Recent years have seen a new form of criminal liability emerge in the UK, whereby corporate entities can be guilty of failing to prevent the criminal acts of individuals associated with them. This type of offence poses a particular risk as it can be committed inadvertently: the corporate entity does not need to intend, or even be aware of, the underlying act.
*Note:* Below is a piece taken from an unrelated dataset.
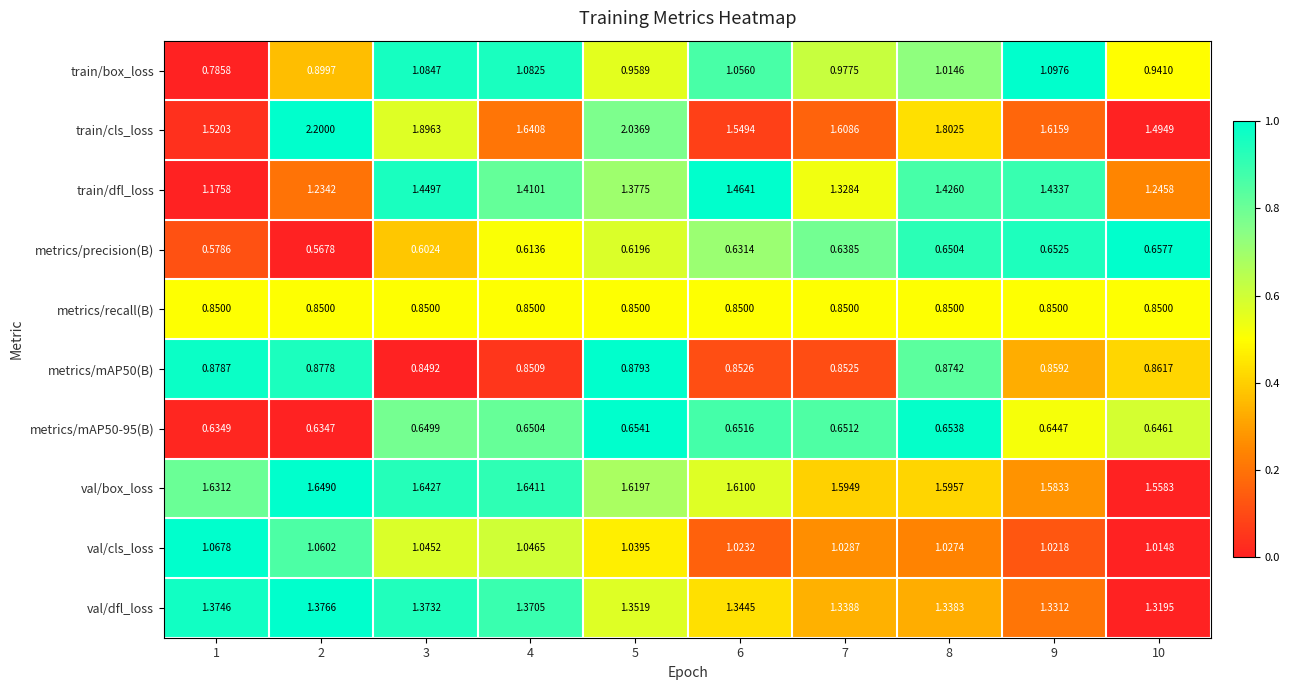

Which series has the largest total across all categories?

train/cls_loss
Currently, there are two corporate ‘failure to prevent’ offences in force: failure to prevent bribery (under the Bribery Act 2010) and failure to prevent facilitation of the evasion of UK or foreign tax by a taxpayer (under the Criminal Finances Act 2017). For a corporate entity to be liable:

  • Bribery or tax evasion facilitation must have been committed by a “person associated with” the corporate entity.
  • An associated person is an employee or an agent or anyone who performs services “for or on behalf of” the corporate entity. This is broadly defined and could include subsidiaries in the UK and overseas.
  • For the bribery offence only, the associated person must have intended to gain some form of commercial benefit for the corporate entity.
  • Liability is strict. The only defence is if the corporate entity had in place “adequate” (bribery) or “reasonable” (facilitation of tax evasion) procedures designed to prevent associated persons from committing the relevant offence.
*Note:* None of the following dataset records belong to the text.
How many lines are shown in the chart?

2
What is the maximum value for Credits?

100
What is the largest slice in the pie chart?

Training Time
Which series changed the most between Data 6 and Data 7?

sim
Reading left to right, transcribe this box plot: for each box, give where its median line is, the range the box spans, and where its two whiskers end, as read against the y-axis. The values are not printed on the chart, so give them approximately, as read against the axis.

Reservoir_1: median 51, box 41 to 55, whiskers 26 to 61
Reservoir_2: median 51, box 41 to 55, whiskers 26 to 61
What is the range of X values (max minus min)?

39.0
While many corporate entities already have anti-bribery and corruption or similar policies in place, UK government guidance makes it clear that these are unlikely to amount to a defence of a criminal prosecution for the failure to prevent offences if they were not implemented following a thorough risk assessment. At a minimum, the procedures must:

  • Be based on a thorough risk assessment of the corporate entity’s business activities and associated persons.
  • Be tailored to the particular offences.
  • Be relevant to the day-to-day roles of the corporate entity’s employees and other associated persons, who must be trained on how to follow them.
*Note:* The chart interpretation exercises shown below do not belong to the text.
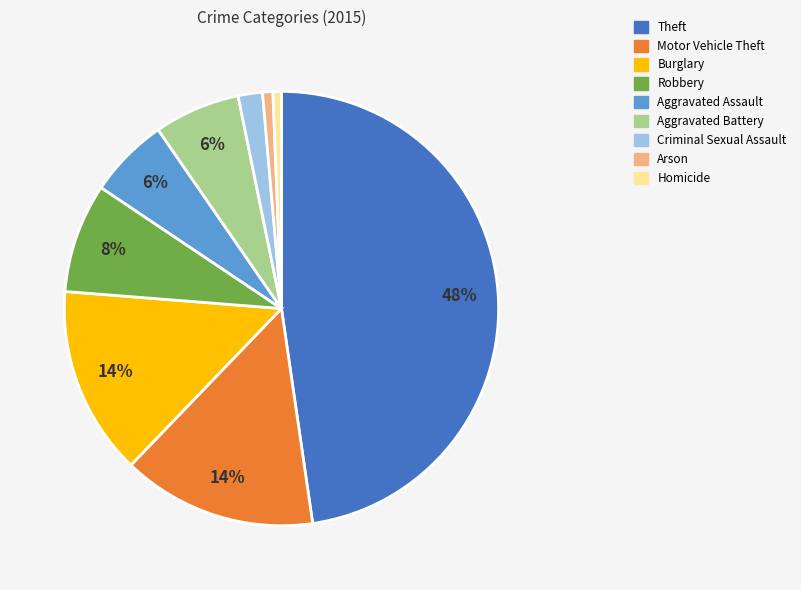

To the nearest percent, what is the difference between the largest and smallest slice percentages?

47%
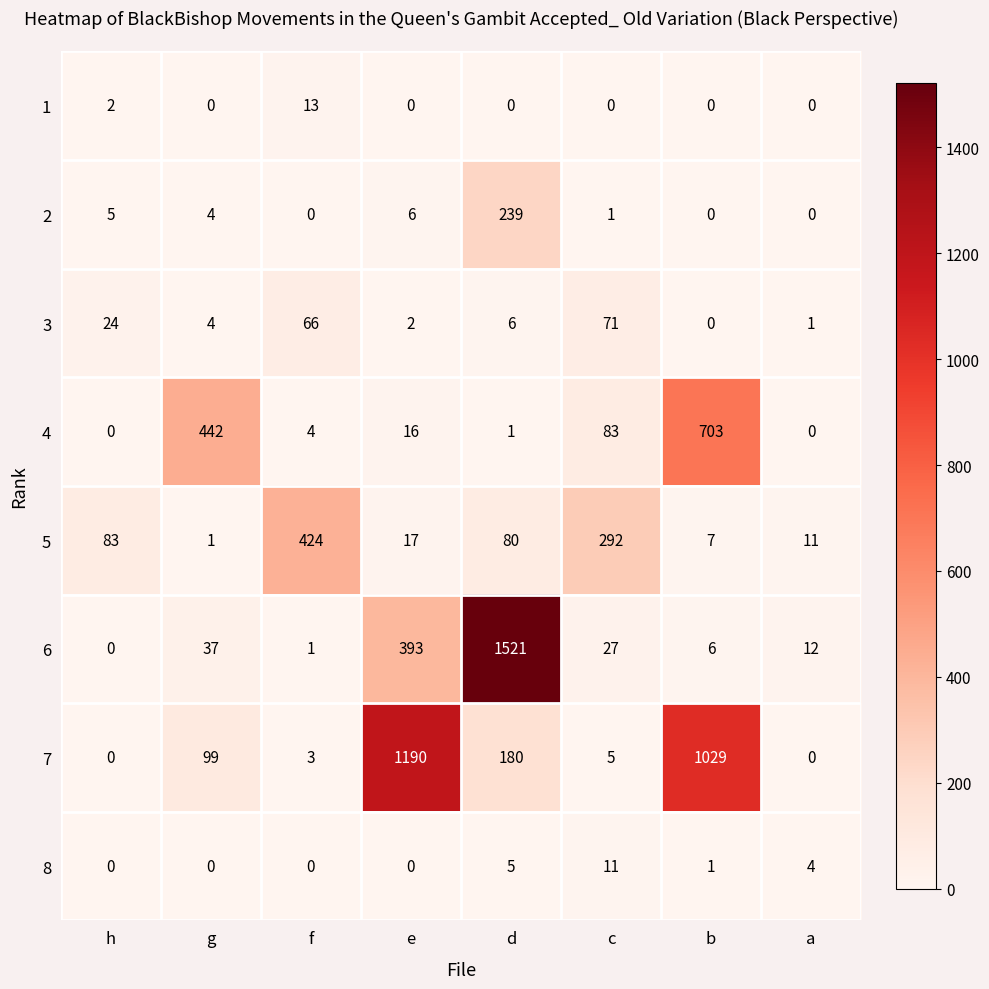

The 7 series shows 5 at c. True or false?

True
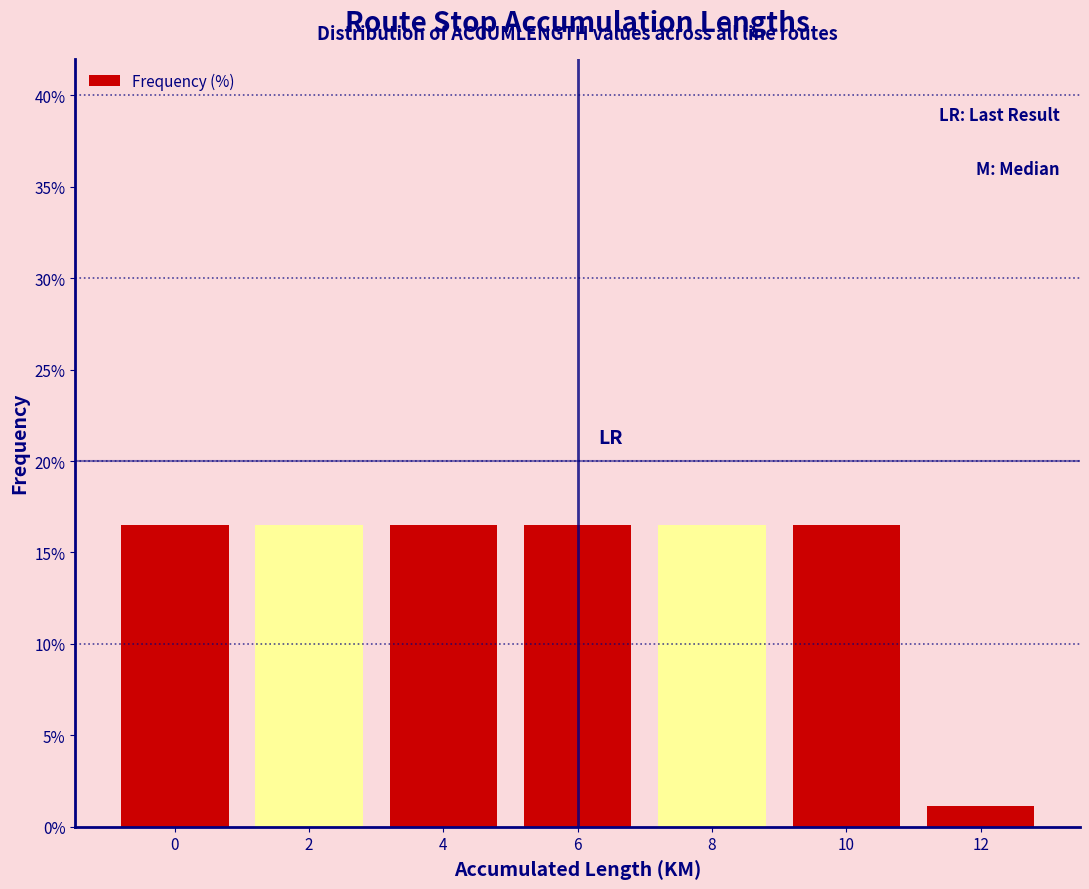

Reading left to right, transcribe this chart: for each bar, give the range it covers on the x-axis and its height. The values are not printed on the chart, so give them approximately, as read against the axis.

-1 to 1: 16.5
1 to 3: 16.5
3 to 5: 16.5
5 to 7: 16.5
7 to 9: 16.5
9 to 11: 16.5
11 to 13: 1.0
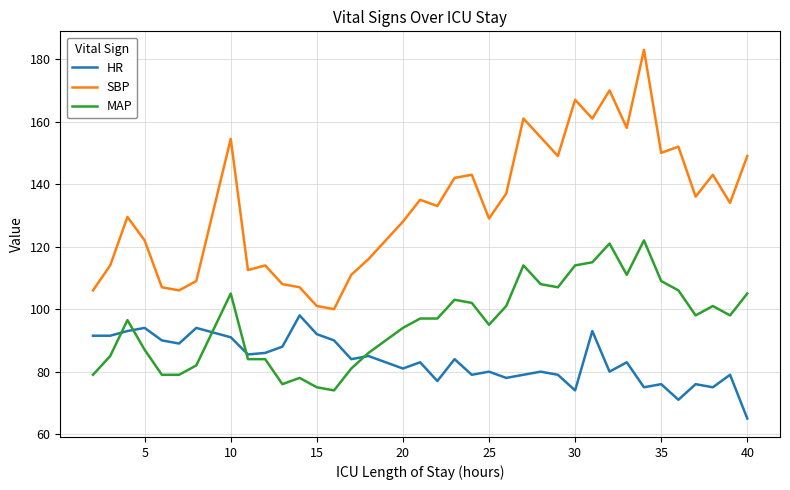

Which series has the largest range (max minus min)?

SBP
The reputational consequences and penalties that follow a criminal conviction can be serious. It is therefore essential for all corporate entities to undertake thorough and regular risk assessments and ensure that their procedures are sufficiently robust to be capable of amounting to a defence. They should also look out for the introduction of further offences, currently under consideration, for failure to prevent economic crime and failure to prevent human rights abuses.